Patterns / Textile Design

(IFC) Wastewater Management Project in Gazipur

Published: December 9, 2020
Author: Ssmundra2612

In a first-of-its-kind initiative, the industrial city of Gazipur near Dhaka will develop a wastewater and sludge treatment system with private sector participation in two of its urban zones to treat domestic sewage.
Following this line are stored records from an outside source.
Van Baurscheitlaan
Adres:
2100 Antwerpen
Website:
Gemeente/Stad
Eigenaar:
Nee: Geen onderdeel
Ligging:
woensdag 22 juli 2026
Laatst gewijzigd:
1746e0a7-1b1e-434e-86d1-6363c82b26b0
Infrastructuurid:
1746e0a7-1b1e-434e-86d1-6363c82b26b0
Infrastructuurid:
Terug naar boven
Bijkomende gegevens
With an estimated cost of $82 million, the pilot will include a sewerage network of nearly 137 kilometres and will benefit 230,000 households.

It will also include two sewage treatment plants of about 56 million litres per day cumulative capacity, mechanical desludging of septic tanks and transportation of fecal sludge to three treatment plants.

The move follows the signing of an agreement between the International Finance Corporation (IFC), a member of the World Bank Group, and the Public-Private Partnership Authority (PPPA) of Bangladesh to provide transaction advisory services to help set up a wastewater management system in Gazipur and Tongi areas of Gazipur City Corporation (GCC).

“The Gazipur project will serve as a model for rolling out similar public-private partnership projects across the country with the aim of improving citizens’ health and increasing Bangladesh’s market competitiveness by eliminating untreated wastewater flowing into the ground and water bodies by 2035,” Sultana Afroz, secretary to the government of Bangladesh and PPPA chief executive officer was quoted as saying by an IFC press release.

Gazipur, a major hub for manufacturing readymade garments, has seen rapid urbanisation over the past two decades. At present, the city of over two million people does not have a wastewater treatment plant or a centralised sewerage network.

Nearly 70 per cent of the 230,000 households in Gazipur and Tongi areas rely on a decentralised system, which is typically a conventional septic tank and pit latrines, while the wastewater generated by the remaining 30 per cent is discharged directly into open drains or water bodies.

The project was the result of a three-year effort by the Bangladesh Water Multi Stakeholder Partnership, which is being facilitated by the 2030 Water Resources Group, a public-private-civil society multi-donor trust fund hosted by the World Bank Group.